Texas Tech University

Expert Available to Discuss Supreme Court Decision on Affordable Care Act

George Watson

June 26, 2015

Richard Murphy, the AT&T Professor of Law in the Texas Tech University School of Law, is available to speak about the ruling and its ramifications.

Murphy
Richard Murphy

Pitch
In one of the biggest legal victories of President Barack Obama's time in office, the Supreme Court of the United States, by a 6-3 vote, upheld his signature legislation, the Affordable Care Act (ACA), or Obamacare, from a challenge regarding the legality of tax credits offered through the health care plan.

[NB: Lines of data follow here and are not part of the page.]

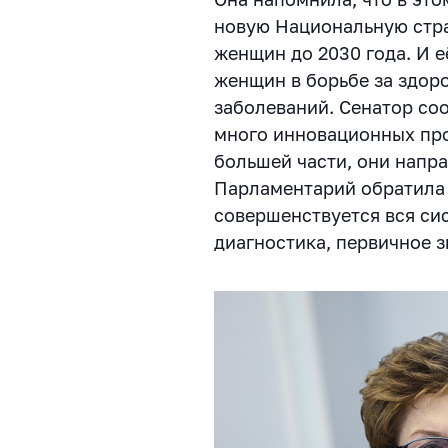
новую Национальную стра
женщин до 2030 года. И е
женщин в борьбе за здор
заболеваний. Сенатор со
много инновационных про
большей части, они напра
Парламентарий обратила 
совершенствуется вся си
диагностика, первичное з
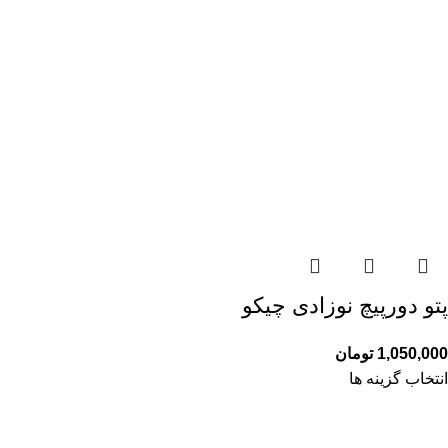
پتو دورپیچ نوزادی چیكو
1,050,000
تومان
انتخاب گزینه ها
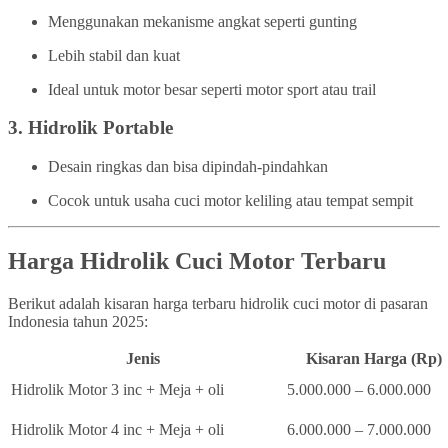
Menggunakan mekanisme angkat seperti gunting
Lebih stabil dan kuat
Ideal untuk motor besar seperti motor sport atau trail
3.
Hidrolik Portable
Desain ringkas dan bisa dipindah-pindahkan
Cocok untuk usaha cuci motor keliling atau tempat sempit
Harga Hidrolik Cuci Motor Terbaru
Berikut adalah kisaran harga terbaru hidrolik cuci motor di pasaran
Indonesia tahun 2025:
Jenis
Kisaran Harga (Rp)
Hidrolik Motor 3 inc + Meja + oli
5.000.000 – 6.000.000
Hidrolik Motor 4 inc + Meja + oli
6.000.000 – 7.000.000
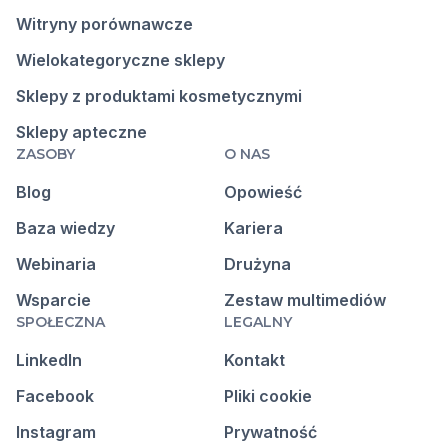
Witryny porównawcze
Wielokategoryczne sklepy
Sklepy z produktami kosmetycznymi
Sklepy apteczne
ZASOBY
O NAS
Blog
Opowieść
Baza wiedzy
Kariera
Webinaria
Drużyna
Wsparcie
Zestaw multimediów
SPOŁECZNA
LEGALNY
LinkedIn
Kontakt
Facebook
Pliki cookie
Instagram
Prywatność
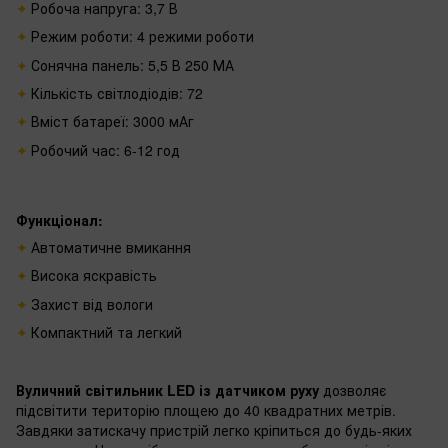
Робоча напруга: 3,7 В
Режим роботи: 4 режими роботи
Сонячна панель: 5,5 В 250 МА
Кількість світлодіодів: 72
Вміст батареї: 3000 мАг
Робочий час: 6-12 год
Функціонал:
Автоматичне вмикання
Висока яскравість
Захист від вологи
Компактний та легкий
Вуличний світильник LED із датчиком руху
дозволяє
підсвітити територію площею до 40 квадратних метрів.
Завдяки затискачу пристрій легко кріпиться до будь-яких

Opponents to the law argued in King v. Burwell the wording of the act made tax credits available only to customers who purchased policies through “an exchange established by the state” where customers reside. That would have forced anyone who purchased a plan through the federal exchange ineligible for those tax credits and would have likely forced them to drop their insurance plan through the ACA. Only 16 states and the District of Columbia have health care exchanges.

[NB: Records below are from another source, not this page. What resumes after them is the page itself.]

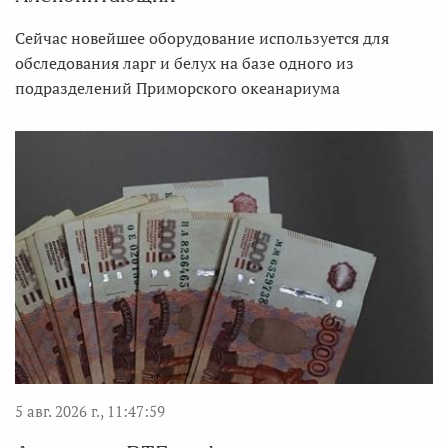
Сейчас новейшее оборудование используется для
обследования ларг и белух на базе одного из
подразделений Приморского океанариума
5 авг. 2026 г., 11:47:59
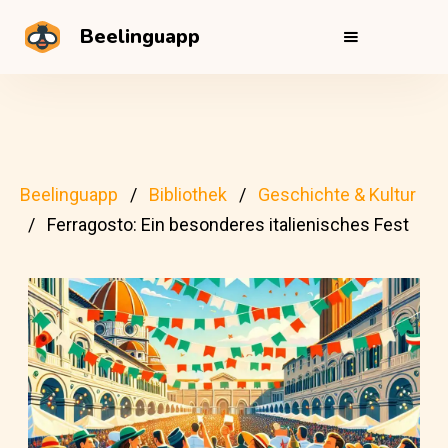
Beelinguapp
Beelinguapp
Bibliothek
Geschichte & Kultur
Ferragosto: Ein besonderes italienisches Fest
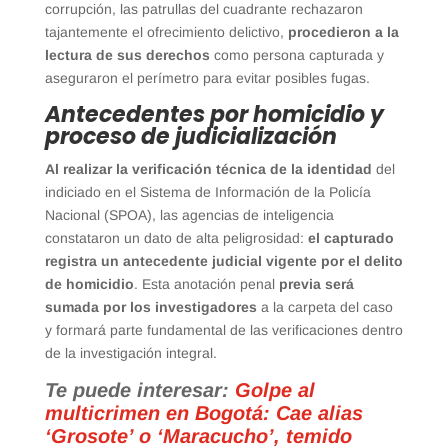
corrupción, las patrullas del cuadrante rechazaron
tajantemente el ofrecimiento delictivo,
procedieron a la
lectura de sus derechos
como persona capturada y
aseguraron el perímetro para evitar posibles fugas.
Antecedentes por homicidio y
proceso de judicialización
Al realizar la verificación técnica de la identidad
del
indiciado en el Sistema de Información de la Policía
Nacional (SPOA), las agencias de inteligencia
constataron un dato de alta peligrosidad:
el capturado
registra un antecedente judicial vigente por el delito
de homicidio
. Esta anotación penal
previa será
sumada por los investigadores
a la carpeta del caso
y formará parte fundamental de las verificaciones dentro
de la investigación integral.
Te puede interesar:
Golpe al
multicrimen en Bogotá: Cae alias
‘Grosote’ o ‘Maracucho’, temido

Richard Murphy, the AT&T Professor of Law in the Texas Tech University School of Law, is available to speak about the ruling and its ramifications. Murphy is a co-editor of an administrative law casebook and co-chair of the Judicial Review Committee of the American Bar Association's Administrative Law and Regulatory Practice Session. He also clerked for the Honorable Stephen S. Trott in the Ninth Circuit Court of Appeals.

Expert
Richard Murphy, AT&T Professor of Law, (806) 834-3654 or richard.murphy@ttu.edu

Talking Points

  • More than 6 million Americans have signed up for health care through the Affordable Care Act's federal marketplace, HealthCare.Gov. The subsidies offered through that plan reduce premiums for more than 70 percent of participants.
  • The Court's ruling upholds the idea that tax credits will remain available for Americans living not only in the 16 states that offer health care exchanges but for those in the other 34 states who acquired their health care through the federal exchange.
  • Chief Justice John Roberts wrote for himself in the majority, joined by justices Anthony Kennedy, Ruth Bader Ginsburg, Stephen Breyer, Sonia Sotomayor and Elena Kagan. Justice Antonin Scalia wrote the dissent, joined by Clarence Thomas and Samuel Alito.

Quotes

  • “The Court's 6-3 decision in King v. Burwell, authored by the Chief Justice, recognizes the ACA depends on three major provisions working together,” Murphy said. “Insurance companies can't discriminate based on pre-existing conditions; everybody has to get health insurance; and those who can't afford it will be helped through subsidies.”
  • “Chief Justice Roberts explained that, contrary to the plaintiffs' contentions, Congress expected all three of these provisions to apply equally to persons buying insurance on state-run exchanges or on federally-run exchanges,” Murphy said. “So Californians and Texans, for example, are equally eligible for ACA subsidies.
  • “Congress passed the Affordable Care Act to improve health insurance markets, not to destroy them,” Chief Justice John Roberts wrote in the majority opinion. “If at all possible, we must interpret the Act in a way that is consistent with the former, and avoids the latter.”
  • “We should start calling this law SCOTUScare,” said Justice Antonin Scalia, referring to the two times the Court has now rejected challenges to the law.